[Exercise] Where the records below reach the line containing "wrist: (507, 573)", start transcribing, and end with the line containing "middle pip: (585, 517)", exactly and with nothing else added.

[Records to use]

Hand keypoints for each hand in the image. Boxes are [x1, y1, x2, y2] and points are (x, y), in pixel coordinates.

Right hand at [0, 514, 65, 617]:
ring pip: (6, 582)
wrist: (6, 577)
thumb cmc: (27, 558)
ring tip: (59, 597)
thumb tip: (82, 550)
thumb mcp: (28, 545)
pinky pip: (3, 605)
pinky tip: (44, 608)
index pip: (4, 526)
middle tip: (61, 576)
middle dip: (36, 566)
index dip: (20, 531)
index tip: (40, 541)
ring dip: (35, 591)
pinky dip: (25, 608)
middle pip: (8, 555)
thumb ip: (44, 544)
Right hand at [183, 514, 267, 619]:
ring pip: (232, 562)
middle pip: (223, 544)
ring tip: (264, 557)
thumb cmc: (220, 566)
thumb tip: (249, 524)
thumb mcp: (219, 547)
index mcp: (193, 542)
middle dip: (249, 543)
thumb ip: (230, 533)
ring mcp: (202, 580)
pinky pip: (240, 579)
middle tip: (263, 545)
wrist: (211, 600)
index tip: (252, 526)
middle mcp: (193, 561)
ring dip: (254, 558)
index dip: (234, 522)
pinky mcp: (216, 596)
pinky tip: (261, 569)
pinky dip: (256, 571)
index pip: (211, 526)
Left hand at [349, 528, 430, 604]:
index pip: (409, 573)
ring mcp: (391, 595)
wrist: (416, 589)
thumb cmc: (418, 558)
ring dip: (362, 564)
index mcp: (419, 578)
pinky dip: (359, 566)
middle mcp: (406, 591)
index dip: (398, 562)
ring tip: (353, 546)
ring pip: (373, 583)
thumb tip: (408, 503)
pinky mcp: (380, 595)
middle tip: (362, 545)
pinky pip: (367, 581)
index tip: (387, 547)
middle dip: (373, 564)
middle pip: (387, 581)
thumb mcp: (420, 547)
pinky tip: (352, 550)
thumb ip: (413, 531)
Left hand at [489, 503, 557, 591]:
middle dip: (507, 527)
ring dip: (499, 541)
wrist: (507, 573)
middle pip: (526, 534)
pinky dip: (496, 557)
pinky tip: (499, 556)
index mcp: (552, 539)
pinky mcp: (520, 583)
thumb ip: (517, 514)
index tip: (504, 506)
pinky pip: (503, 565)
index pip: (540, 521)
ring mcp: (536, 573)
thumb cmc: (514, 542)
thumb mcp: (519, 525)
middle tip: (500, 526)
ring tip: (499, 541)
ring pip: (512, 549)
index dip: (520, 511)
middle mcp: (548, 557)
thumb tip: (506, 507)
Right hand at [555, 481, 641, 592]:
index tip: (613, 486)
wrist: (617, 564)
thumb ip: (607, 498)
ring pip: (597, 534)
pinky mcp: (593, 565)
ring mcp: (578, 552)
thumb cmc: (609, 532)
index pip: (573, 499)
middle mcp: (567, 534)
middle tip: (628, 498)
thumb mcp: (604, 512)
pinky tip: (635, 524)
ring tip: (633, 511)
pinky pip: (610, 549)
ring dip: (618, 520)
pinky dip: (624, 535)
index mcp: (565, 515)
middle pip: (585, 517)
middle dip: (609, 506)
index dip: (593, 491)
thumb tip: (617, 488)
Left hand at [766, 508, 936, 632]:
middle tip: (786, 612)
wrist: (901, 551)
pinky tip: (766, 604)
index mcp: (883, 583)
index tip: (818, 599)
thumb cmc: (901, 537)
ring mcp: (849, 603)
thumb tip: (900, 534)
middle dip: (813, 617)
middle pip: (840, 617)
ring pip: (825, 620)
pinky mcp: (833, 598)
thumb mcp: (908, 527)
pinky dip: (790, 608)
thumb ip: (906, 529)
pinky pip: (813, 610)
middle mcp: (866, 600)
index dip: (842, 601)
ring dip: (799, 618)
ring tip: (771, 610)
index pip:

[Solution to this exercise]
wrist: (507, 573)
middle pip: (526, 534)
pinky dip: (496, 557)
pinky tip: (499, 556)
index mcp: (552, 539)
pinky mcp: (520, 583)
thumb ip: (517, 514)
index tip: (504, 506)
pinky pip: (503, 565)
index pip: (540, 521)
ring mcp: (536, 573)
thumb cmc: (514, 542)
thumb mcp: (519, 525)
middle tip: (500, 526)
ring tip: (499, 541)
ring pip: (512, 549)
index dip: (520, 511)
middle mcp: (548, 557)
thumb tip: (506, 507)
Right hand at [555, 481, 641, 592]:
index tip: (613, 486)
wrist: (617, 564)
thumb ip: (607, 498)
ring pip: (597, 534)
pinky mcp: (593, 565)
ring mcp: (578, 552)
thumb cmc: (609, 532)
index pip: (573, 499)
middle mcp: (567, 534)
middle tip: (628, 498)
thumb mcp: (604, 512)
pinky tip: (635, 524)
ring tip: (633, 511)
pinky pip: (610, 549)
ring dip: (618, 520)
pinky dip: (624, 535)
index mcp: (565, 515)
middle pip: (585, 517)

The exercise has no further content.